Measurement of Striatal Dopamine, MPP+ and TH

Mice were killed after MPTP or saline injections at time points specified in the Results section, and their striata were quickly dissected. Striatal dopamine and its metabolites were measured by HPLC-electrochemical detection as described previously [43]. Striatal levels of MPP+ were measured by HPLC using UV detection. Striatal tyrosine hydroxylase content was measured by an enzyme-linked immunosorbent assay method [44].

Behavior Assessments

Motor coordination and motor learning were measured by the rotarod test. Mice were placed on a rotating cylinder (diameter = 4.5 cm) with a coarse surface for a firm grip and tested for three trials with an accelerating speed of 0.2 rpm/second, increasing from 4 to 40 rpm. A cut-off time of 3 min and an inter-trial interval of 60 min were used. The latency of time spent on the rod before falling was measured.
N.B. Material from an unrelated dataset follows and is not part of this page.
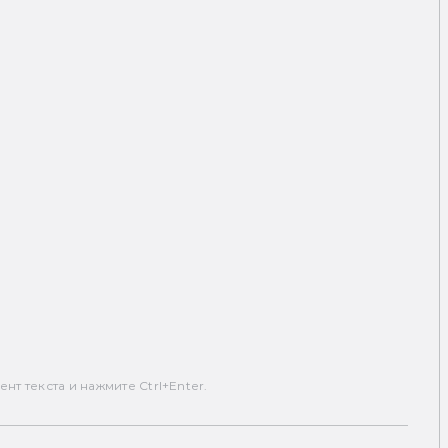
т текста и нажмите Ctrl+Enter.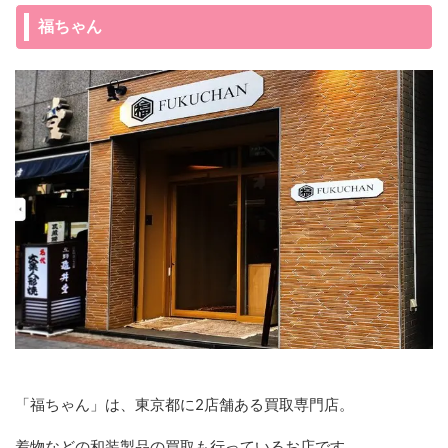
福ちゃん
「福ちゃん」は、東京都に2店舗ある買取専門店。
着物などの和装製品の買取も行っているお店です。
To assess nest-building performance, each mouse was housed in a cage containing a single block of nesting material (NestletsTM, Ancare Corp) for 18 h. Each cage was then scored blindly depending on the condition of nesting material on a scale ranging from 0 = non shredded to 5 = maximally shredded [45].

Statistical Analysis

Two-sample comparisons were carried out using Student's t-test and multiple comparisons were done using one-way ANOVA followed by the Newman-Keuls multiple range test. Data are presented as means ± SEM and statistically significant differences were accepted at the p<0.05 level.